Since blisters were slowing him down, he recalls praying for a ride from a Christian, and his request was granted when up pulled an old Jeep driven by a man headed for Moab, Utah. Onesimus’ wandering has also taken him to Tabernash, Kremmling, Laramie, Wyo., and Fort Collins. Onesimus attributes most of his moves to directions from God — and Christians who took him in or gave him a ride.
In Fort Collins, he spent six months in an abandoned house next to a junkyard before a Loveland family that he met at church took him in for a month and shared Thanksgiving dinner with him. After he moved on, while walking through knee-deep snow in Longmont, an old Hispanic man in a truck stopped to pick him up, saying the Lord had told him to take Onesimus to the Boulder homeless shelter, where he dropped him off and gave him $20.

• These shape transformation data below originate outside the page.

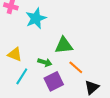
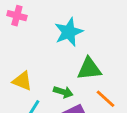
cyan star: (36, 18) -> (69, 32), moved

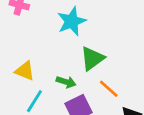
green triangle: (89, 69) -> (92, 58), turned -30

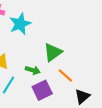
cyan star: (72, 21) -> (20, 24), moved

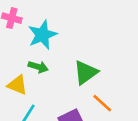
green arrow: (33, 70) -> (38, 67), moved

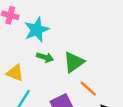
green arrow: (38, 67) -> (45, 57), moved

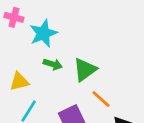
yellow triangle: (15, 73) -> (19, 82), turned -36

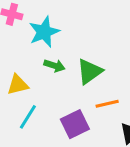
orange line: (101, 99) -> (107, 104), turned -55

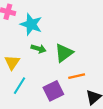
cyan star: (44, 32) -> (31, 24), turned -30
yellow triangle: (18, 85) -> (12, 62), turned -42

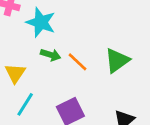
green triangle: (64, 53) -> (117, 61), moved
orange line: (77, 76) -> (77, 62), moved, turned 56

He says he stayed at the Boulder shelter the maximum 90 days, then met a family at a Quaker Friends meeting who let him live with them for several years. He did chores, like washing dishes, to earn his keep, but moved on in April 2012. He spent last summer on the street, or as he describes it, “staying outside.”
Last summer, he completed the three-month First Steps phase of the Boulder homeless shelter’s wait-listed program that helps homeless people get back on their feet, and has now entered the organization’s Transitions stage. He has a guaranteed place to sleep and a support system to help him reintegrate.

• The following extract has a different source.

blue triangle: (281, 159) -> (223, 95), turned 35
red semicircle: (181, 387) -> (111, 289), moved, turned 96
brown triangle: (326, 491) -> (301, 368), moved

Onesimus cringes at the idea of applying to get a disability check. After all, he has been a “working man” all his life, and never thought about being disabled, even though he qualifies.
“It never sat well,” he says of the disabled tag. “It still doesn’t. But I’m beginning to recognize my limitations.”
Onesimus insists that he has overcome the demons of his earlier years.
“I don’t think there’s too much lurking in there,” he says. “I spent 30, 40 years working on those issues.”
Onesimus adds that he could have spent thousands of dollars on a psychologist’s couch, but “my couch was Jesus,” and from those sessions he learned that “you’re not truly free from your past until you can be truly thankful for it.”
He says he hopes the Boulder Weekly series of profiles on homeless people shows who they really are: just human, like anyone else, “flawed, imperfect, doing what we can with what we’ve had to work with.”
Onesimus pauses, puts down his pipe, then recites a scripture about how Jesus wanted to be treated.
“Whatever you’ve done to the least of them, you do to me,” he says. “How would you treat Jesus if he was strung out on heroin or in prison?
“In my early days, I might have walked past him.”